まあ、これは自分の勝手な考えなのだけれど、芥川賞は理不尽な暴力に対して如何に反抗するのか、それを如何に端正な文章で書き殴るかで選んでいるような気がしていて、多分それは芥川賞の評価として間違っているのだろうけれど、特別他人と話し合うこともなければ、自分で調べることもないので、そのまま無知を晒している。

 

これから本の内容に入るにあたって、まず、この作品の中身を知るために書いたメモ書きを記載する。人に読んでほしいとかではなく、あくまで自分の記録としてである。どうぞ読み飛ばしてください。

 

主人公 未名子

資料館:順さんから引き継いだ、不登校だった中学生の時から手伝いをしている居場所。ずっと昔からの周辺の記録がすべて集められている。アマチュアの資料館。紙媒体が基本。人骨も収められている。順さんの物語なくしては、何の役にも立たない物体を集めている。情報群をまとめる約束が大事。それを誰が担うかという話。

マイクロSDカードと骨が同じだという事実。

クイズのバイト:世界にいる何処かの人に対して知識を問う仕事。誰かの孤独を癒やすという目的らしい。未名子が自分が孤独だから採用されたのだと思っていたが、本当は「様子のおかしいことをおかしいと思いながらも、しっかり受け止めることができるから」だった。

宮古馬(ナークー)(首里の馬):ある日とつぜん未名子の家の庭に迷い込んできた馬。本来ならば野生の馬がいるはずがない。

馬は移動するために進化したもの。今いる場所に変化が起こることをつよく恐れる。

 

警察官:ちいさい頃の未名子を、怒鳴りつける様にして怒ったことがある。

電気屋の店主:事務所のパソコンを直してくれていた優しそうな男性。未名子から電気屋に訪れると、怯えきって悪態をつく。未名子はそれにショックを受け、野ざらしカセットデッキを盗む。

→知識を集める、という行為に対して恐怖を抱いている。魔女か何か?

賢い人たちによるテロによって、みんなが知らない部分で知識を蓄える人が警戒されるようになった。

 

クイズの回答者に最後に出した、問題のようでそうでなく、答えという答えがない問題

「にくじゃが」「まよう」「からし

ヴァンダ:祖国の綺麗な部分に居すぎたがゆえに暗部に気付かなかった。

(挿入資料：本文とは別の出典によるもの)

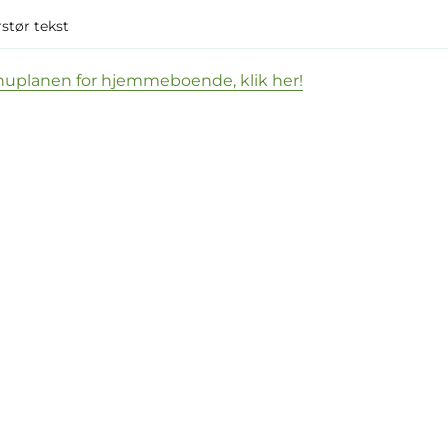
stør tekst
uplanen for hjemmeboende, klik her!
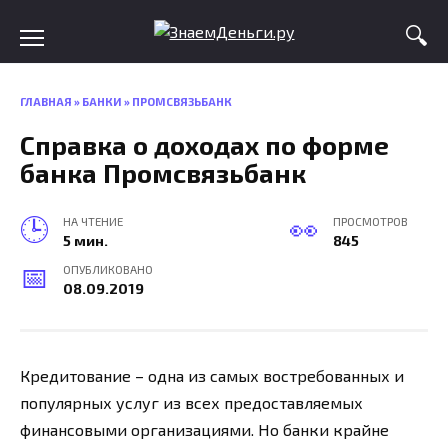
Skip
to
content
ГЛАВНАЯ
»
БАНКИ
»
ПРОМСВЯЗЬБАНК
Справка о доходах по форме
банка Промсвязьбанк
НА ЧТЕНИЕ
ПРОСМОТРОВ
5 мин.
845
ОПУБЛИКОВАНО
08.09.2019
Кредитование – одна из самых востребованных и
популярных услуг из всех предоставляемых
финансовыми организациями. Но банки крайне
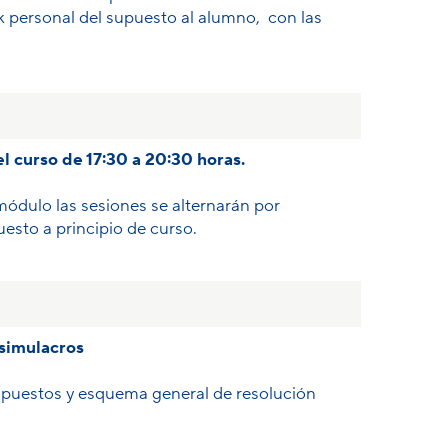
k personal del supuesto al alumno, con las
l curso de 17:30 a 20:30 horas.
módulo las sesiones se alternarán por
sto a principio de curso.
 simulacros
supuestos y esquema general de resolución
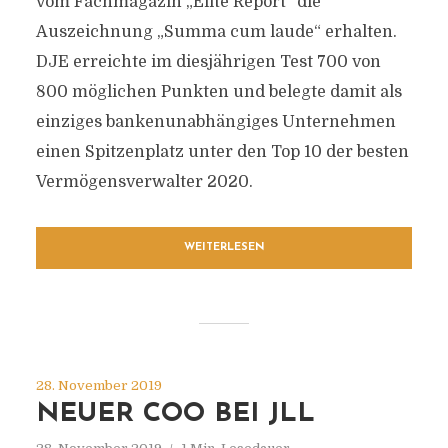
vom Fachmagazin „Elite Report“ die
Auszeichnung „Summa cum laude“ erhalten.
DJE erreichte im diesjährigen Test 700 von
800 möglichen Punkten und belegte damit als
einziges bankenunabhängiges Unternehmen
einen Spitzenplatz unter den Top 10 der besten
Vermögensverwalter 2020.
WEITERLESEN
28. November 2019
NEUER COO BEI JLL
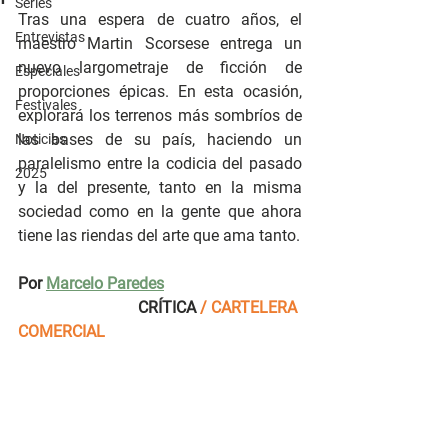
Series
Tras una espera de cuatro años, el 
Entrevistas
maestro Martin Scorsese entrega un 
nuevo largometraje de ficción de 
Especiales
proporciones épicas. En esta ocasión, 
Festivales
explorará los terrenos más sombríos de 
las bases de su país, haciendo un 
Noticias
paralelismo entre la codicia del pasado 
2025
y la del presente, tanto en la misma 
sociedad como en la gente que ahora 
tiene las riendas del arte que ama tanto. 
Por 
Marcelo Paredes
CRÍTICA 
/ CARTELERA 
COMERCIAL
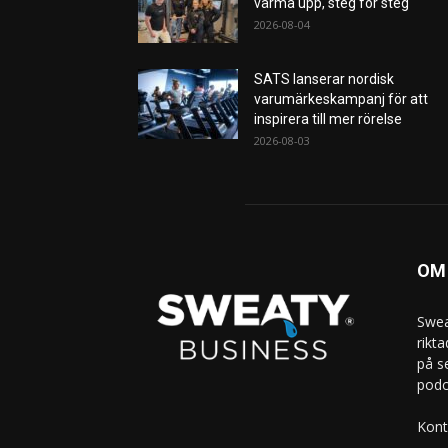
värma upp, steg för steg
2026-08-04
SATS lanserar nordisk
varumärkeskampanj för att
inspirera till mer rörelse
2026-08-03
OM
Swea
rikt
på s
podc
Kont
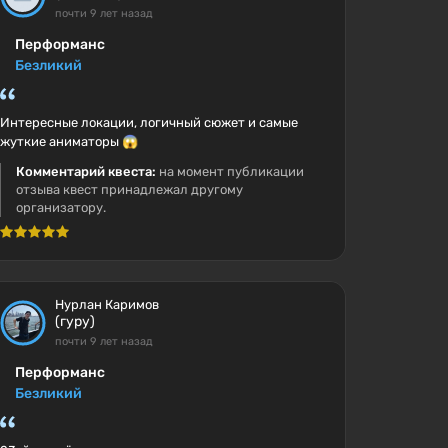
почти 9 лет назад
Перформанс
Безликий
Интересные локации, логичный сюжет и самые
жуткие аниматоры 😱
Комментарий квеста:
на момент публикации
отзыва квест принадлежал другому
организатору.
Нурлан Каримов
(гуру)
почти 9 лет назад
Перформанс
Безликий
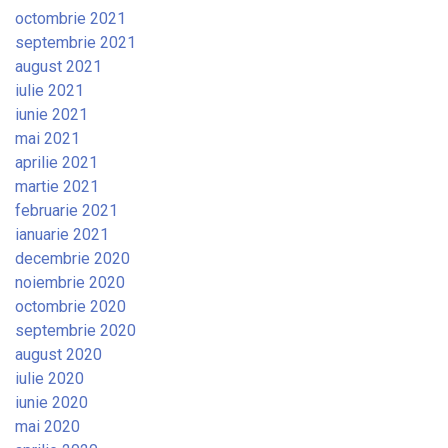
octombrie 2021
septembrie 2021
august 2021
iulie 2021
iunie 2021
mai 2021
aprilie 2021
martie 2021
februarie 2021
ianuarie 2021
decembrie 2020
noiembrie 2020
octombrie 2020
septembrie 2020
august 2020
iulie 2020
iunie 2020
mai 2020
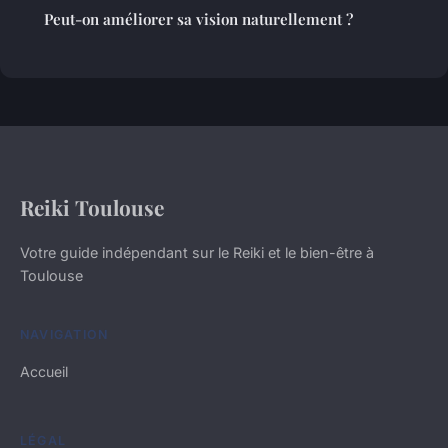
Peut-on améliorer sa vision naturellement ?
Reiki Toulouse
Votre guide indépendant sur le Reiki et le bien-être à
Toulouse
NAVIGATION
Accueil
LÉGAL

宇宙がもっとも安全で美しい場所。

ポーラ:あたたかすぎる家族の愛情が恐ろしくて、鏡のない深海にいる。家族やその血から逃げてきた。人も動物も決してわかり合えない。

ギバノ:反対の思想側の軍隊の人質。殺す側の人間で、そこから逃げるためにビジネスをしてきたのだが、誰も助けてくれない。あらゆるものに戦争がついて回る。人は武器を捨てても別のものを持って戦い続ける。馬を逃がしてはいけない。財産だから。

→これGPSをもじってたんだな。ラストあたりで「あるひとつの場所をみっつの単語で紐付けて示すやり方」という言葉があるのだけれど、それがGPSの作用と似ている。

 

沖縄の歴史

・毎年来る激しい台風と、それに対応した低い家屋

・太平洋戦争による街の消失と再建の繰り返し

・政策、豚コレラが産んだ飢饉による琉球競馬の衰退

・ソテツ地獄 粗悪なデンプンから逃げるための移民

死んで知識を引き継ぐのではなく、長生きして守るという選択。

 

以上メモ書き。

 

上から考えるにあたって、この話の軸として「情報」と「歴史」というのは大きなキーワードだと思う。未名子や順さんがいた場所は、誰も気にしない沖縄の些細な情報を纏める施設であり、未名子が最後まで失わせないと決意したものでもある。その情報には歴史そのものが込められているのだが、ここが沖縄独特の要素が加わるところで、この作品の独自性を生み出しているところでもある。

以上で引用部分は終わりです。